ToolsDB crashed while Francesco was investigating the previous crash from a few days before (Incidents/2025-11-05 toolsdb primary out of space).

Apparently this crash was unrelated, although I suspect that the fallback from the previous crash (with several gigabytes of undo logs added to the "ibdata1" file) might have increased the load and played some role in this crash.

Timeline

13:30 <dhinus> toolsdb just crashed while I was testing some config options (very minor ones)

13:30 <dhinus> and it's failing to restart, expect alerts/pages

13:34  <dhinus> I will fail over to tools-db-6 as I was already planning to do it anyway

13:37  Incident opened.  Filippo becomes IC.

13:37  <dhinus> I'm following the guide at https://wikitech.wikimedia.org/wiki/Portal:Toolforge/Admin/ToolsDB#Changing_a_Replica_to_Become_the_Primary

13:39  <dhinus> the first crash log is Nov 11 13:28:06 tools-db-4 mysqld[3528040]: 2025-11-11 13:28:06 0 [ERROR] [FATAL] InnoDB:  innodb_fatal_semaphore_wait_threshold was exceeded for dict_sys.latch>

13:40  <dhinus> there's a previous one actually Nov 11 13:20:48 tools-db-4 mysqld[3528040]: 2025-11-11 13:20:48 0 [ERROR] InnoDB: Crash recovery is broken due to insufficient innodb_log_file_size; last check>

13:43  <dhinus> https://gitlab.wikimedia.org/repos/cloud/cloud-vps/tofu-infra/-/merge_requests/281

13:46  <dhinus> running tofu apply with cookbook

13:47  <dhinus> setting read_only=off on tools-db-6 (the new primary)

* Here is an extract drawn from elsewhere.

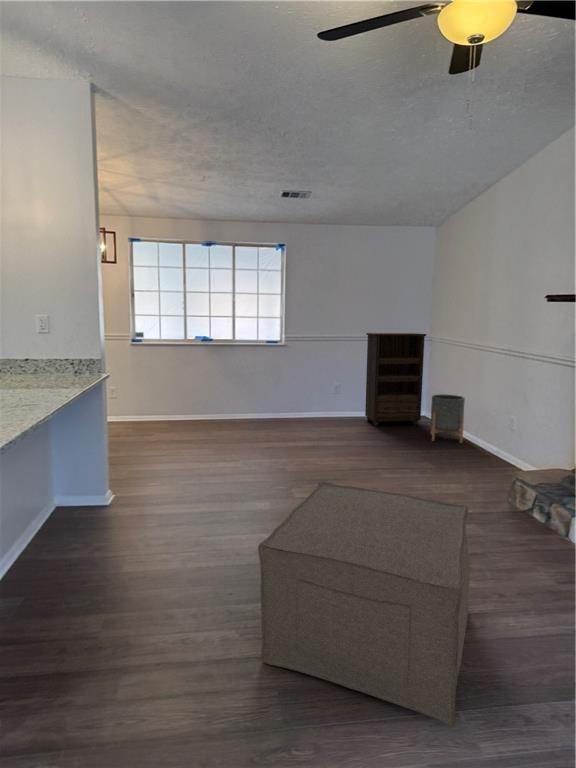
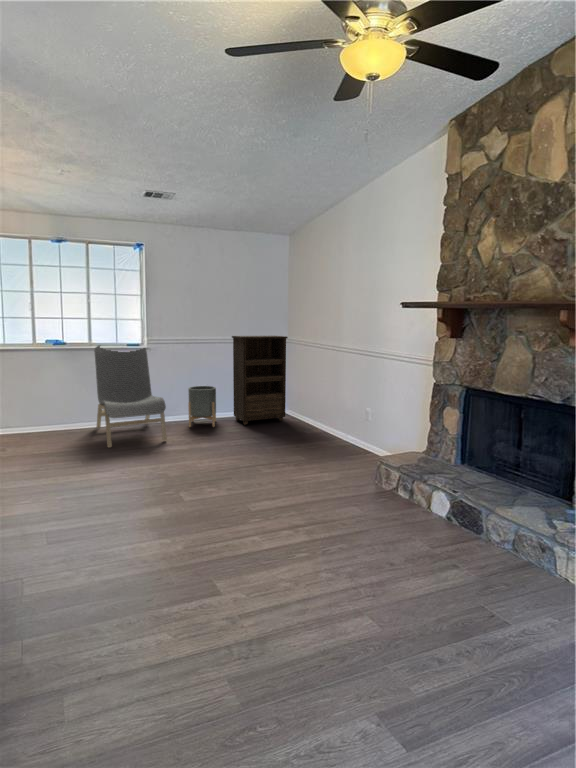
dining chair: none [235,341,294,436] -> present [94,345,167,447]
planter: present [431,395,465,443] -> present [188,386,216,427]
ottoman: present [258,482,470,726] -> none [197,490,396,695]

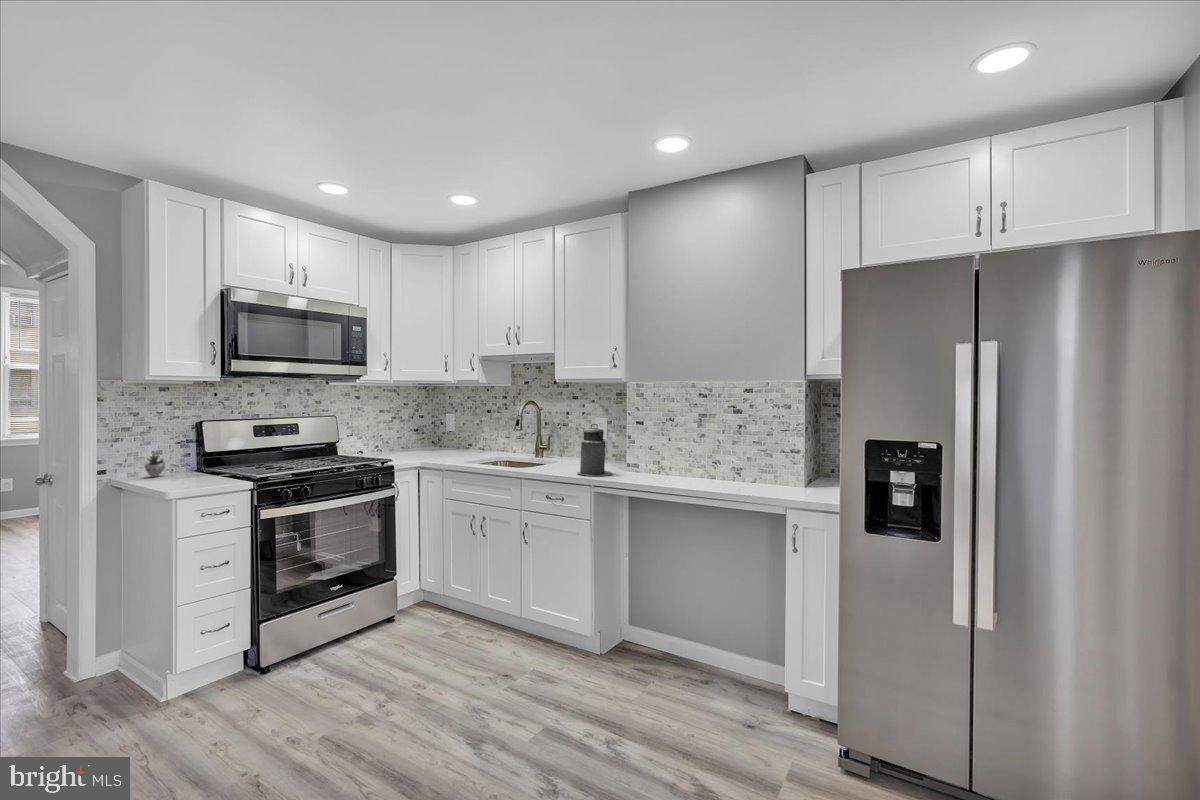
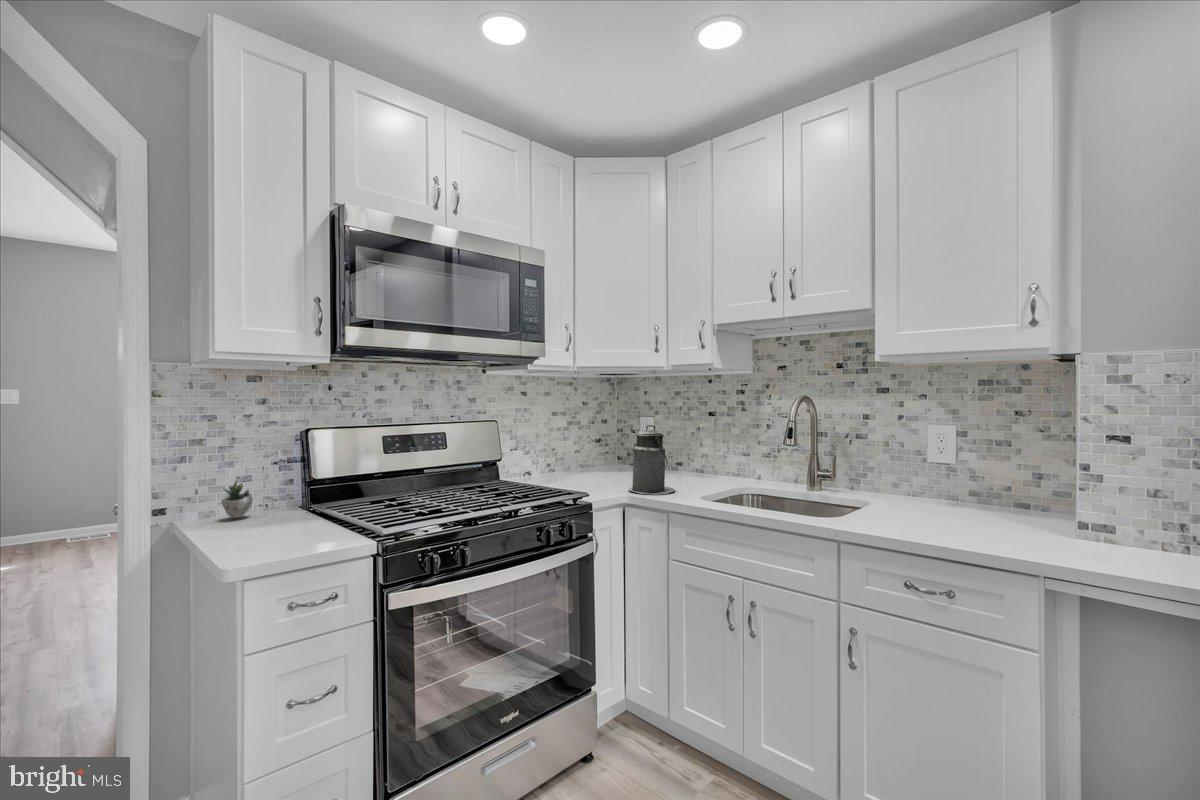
canister: present [577,424,612,476] -> present [629,425,675,495]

13:49  <dhinus> I see write transactions are already happening on the new host

13:49  <dhinus> `sql tools` from a toolforge bastion also works

Detection

Francesco was logged in to the server when it crashed, so he noticed immediately.

Conclusions

What went well?

  • Failover to the replica was relatively quick (about 10 minutes) and painless.

What went poorly?

  • If we had been quick with failing over to the replica host after the previous crash, this might have been avoided. At the same time, waiting was done on purpose because we were not completely sure the previous issue was resolved, and we didn't want it to happen again after the failover.

Where did we get lucky?

  • The crash happened during working hours and when Francesco was available and he was able to perform the failover quickly, as he wrote the failover procedure and performed it several times in the past.

Actionables

  • T409922 Crash recovery should not fail
  • T409890 Pt-heartbeat hiera key (profile::wmcs::services::toolsdb::primary_server) should follow the DNS name to detect toolsdb primary (i.e. automate this step)

Scorecard

Incident Engagement ScoreCard
Question Answer

(yes/no)

Notes
People Were the people responding to this incident sufficiently different than the previous five incidents? no
Were the people who responded prepared enough to respond effectively yes
Were fewer than five people paged? yes
Were pages routed to the correct sub-team(s)? yes
Were pages routed to online (business hours) engineers?  Answer “no” if engineers were paged after business hours. yes
Process Was the "Incident status" section atop the Google Doc kept up-to-date during the incident? yes
Was a public wikimediastatus.net entry created? no
Is there a phabricator task for the incident? yes
Are the documented action items assigned? yes
Is this incident sufficiently different from earlier incidents so as not to be a repeat occurrence? yes
Tooling To the best of your knowledge was the open task queue free of any tasks that would have prevented this incident? Answer “no” if there are open tasks that would prevent this incident or make mitigation easier if implemented. no
Were the people responding able to communicate effectively during the incident with the existing tooling? yes
Did existing monitoring notify the initial responders? no
Were the engineering tools that were to be used during the incident, available and in service? yes
Were the steps taken to mitigate guided by an existing runbook? yes
Total score (count of all “yes” answers above)